Lecture by Dr. Philip Bockholt, “The Many Persian and Turkish Versions of the Ḥabīb al-Siyar”

2023.02.22

Date / Time 7 March 2023 (Tue) 3:30 PM–5:00 PM [GMT+9] (Doors open at 3:00 PM)
Venue in person (@8F of Hongo Satellite, Tokyo University of Foreign Studies, 2-14-10 Hongo, Bunkyo-ku, Tokyo, 113-0033) Access
+ online
*Pre-registration (deadline: 23:59 [GMT+9], 5 March 2023) is required for this lecture. → registration
Language English
Organized by NIHU Global Area Studies Program: The Global Mediterranean at ILCAA (Research Institute for Languages and Cultures of Asia and Africa)
Contact gmed.ilcaa★gmail.com (Secretariat of the Global Mediterranean Project at ILCAA)
Please change ★ to @.

Program

3:30 PM–3:40 PM Introduction

3:40 PM–4:20 PM Dr. Philip Bockholt (WWU, Münster), “The Many Persian and Turkish Versions of the Ḥabīb al-Siyar”

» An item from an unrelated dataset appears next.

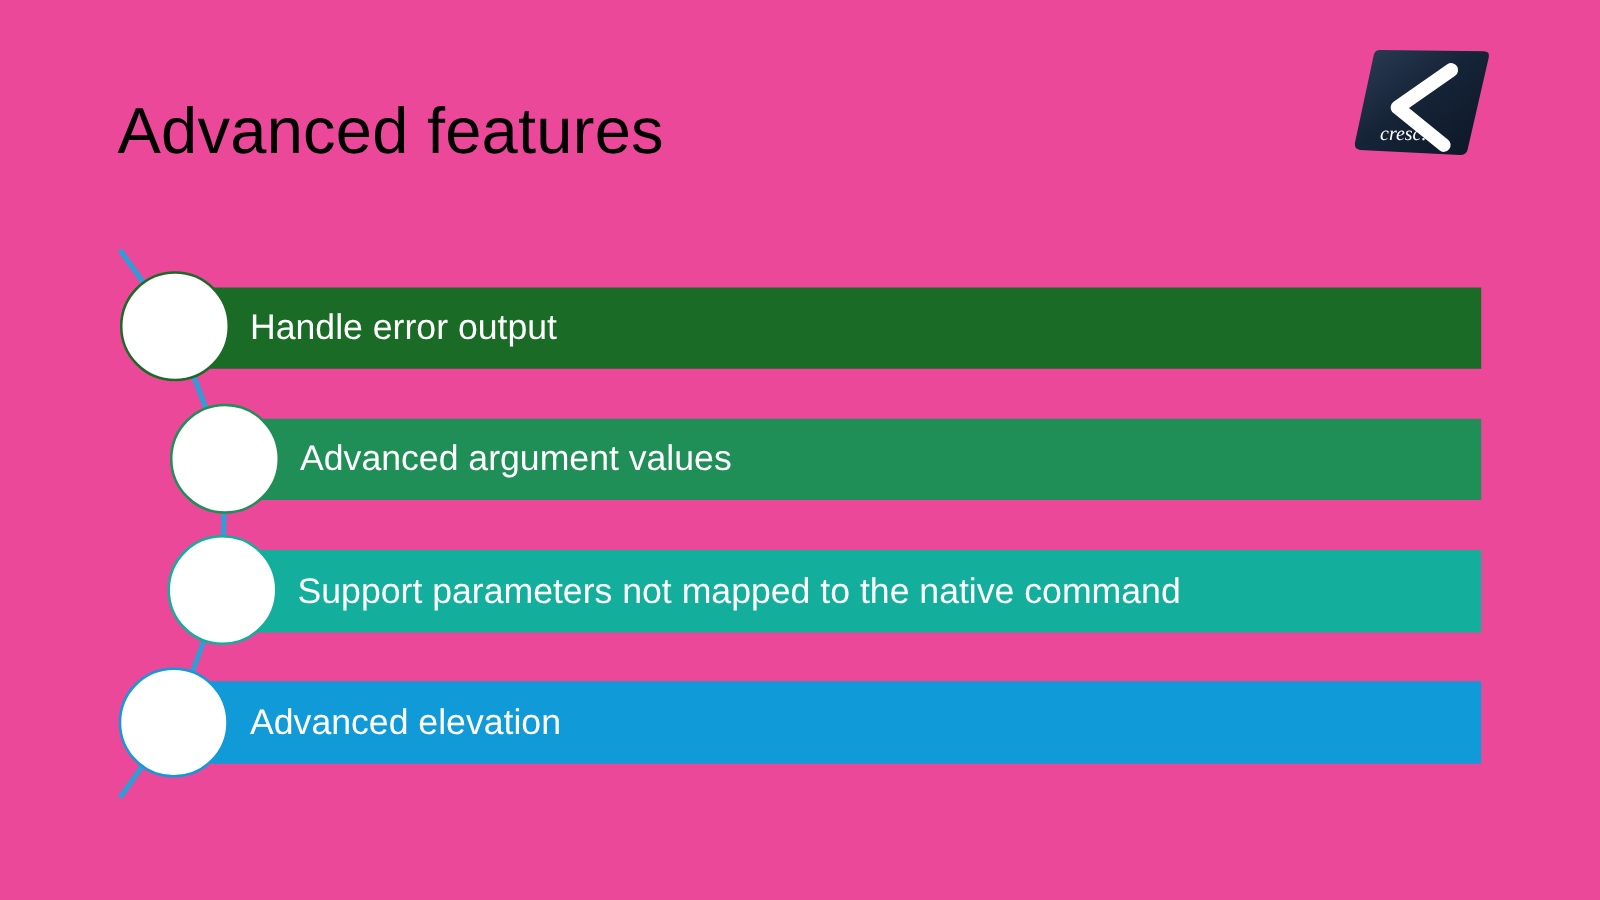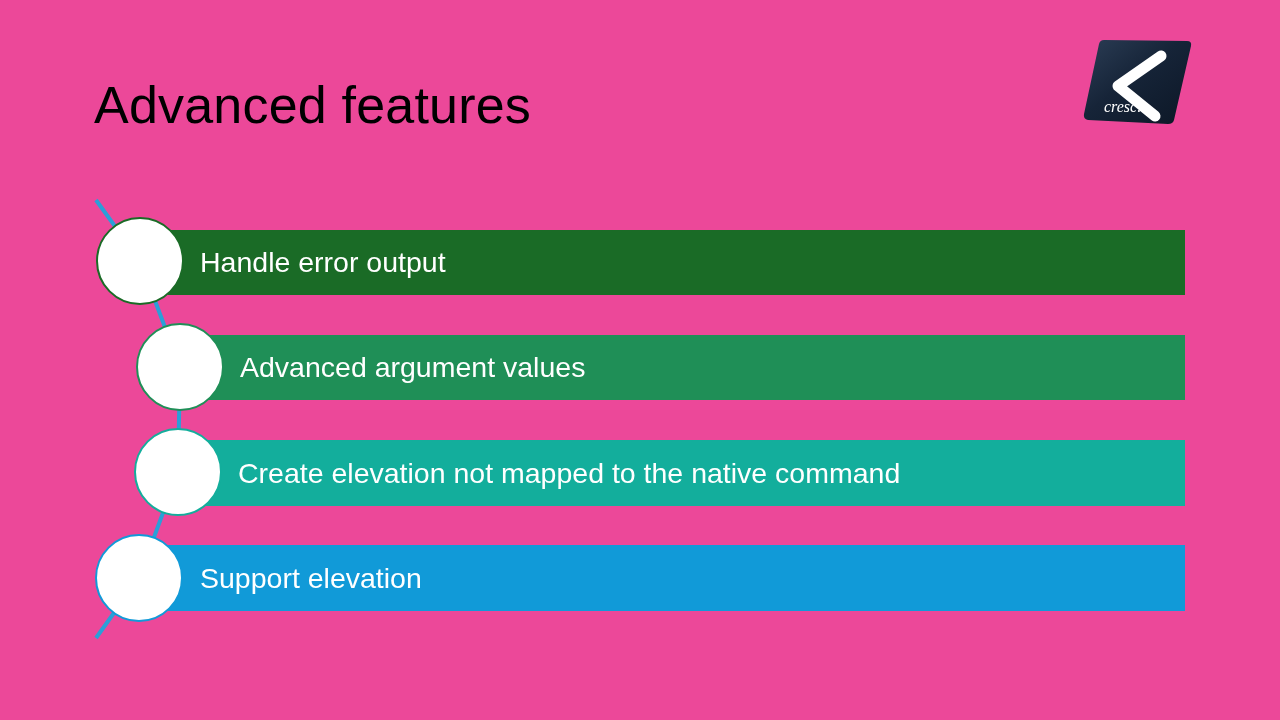"Create elevation not mapped to" span.bar-label { text: Create elevation -> Support parameters }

4:20 PM–5:00 PM Discussion

Abstract

Khvāndamīr’s general history Ḥabīb al-Siyar of 1524 was by far the most important historiographical work of the early Safavid and Mughal periods. Taking into account the political events that took place in Iran, Central Asia and India around 1500, I will first examine the manuscript tradition of the work and analyse in detail how the author adapted his chronicle to the Shiʿi and Sunni religio-political worldview of his Safavid and Mughal overlords. This will provide answers to the questions of how Khvāndamīr combined past events, how he understood “writing history” and what patterns he relied on to construct his work. Secondly, I will trace the Ḥabīb al-Siyar in its “Turkish garb” and shed light on its translation, which was commissioned by the Ottoman grand vizier Dāmād İbrāhīm Pasha in the 1720s, at a time when the Ottomans were at war with their Safavid neighbours. Since Khvāndamīr wrote the work for the Ottomans’ arch-enemies and gave it a Shiʿī orientation, the committee of several translators appointed by the grand vizier faced the challenge of translating explicitly anti-Ottoman and pro-Shiʿī sections within the text. In particular, I will focus on the translators’ approach to historical events that were of utmost importance to the Ottomans, such as Sultan Selīm’s victory over Shah Ismāʿīl at Chāldirān in 1514. The analysis will shed light on the relationships between scholars and patrons, as well as the transmission of texts against the respective religious and political backgrounds of the Eastern Mediterranean in the early modern period.

Profile of the lecturer

Philip Bockholt is Junior Professor for the History of the Turco-Persian world at the Institute of Arabic and Islamic Studies at the University of Münster (since October 2022). From 2022 to 2028, he will head the Emmy Noether Junior Research Group, “Inner-Islamic knowledge transfer in Arabic-Persian-Ottoman translation processes in the Eastern Mediterranean (1400–1750)” (cf. TRANSLAPT https://go.wwu.de/translapt). He was formerly a research associate at the Institute of Oriental Studies at the University of Leipzig and received his PhD in Islamic Studies from Freie Universität Berlin in 2018. His PhD dissertation examined historiography in Iran in the early Safavid period (16th century) and provided an analysis of Khvāndamīr’s Ḥabīb al-Siyar (Beloved of Careers) and its readership. It was published in two volumes by Brill (Leiden/Boston) as Weltgeschichtsschreibung zwischen Schia und Sunna (Writing World History between Shia and Sunna) and Austrian Academy of Sciences Press (Vienna) as Ein Bestseller der islamischen Vormoderne (A Bestseller of Pre-Modern Times) in 2021–2. A series of research fellowships took him to Istanbul, Jerusalem, Madrid, Paris and Saint Petersburg.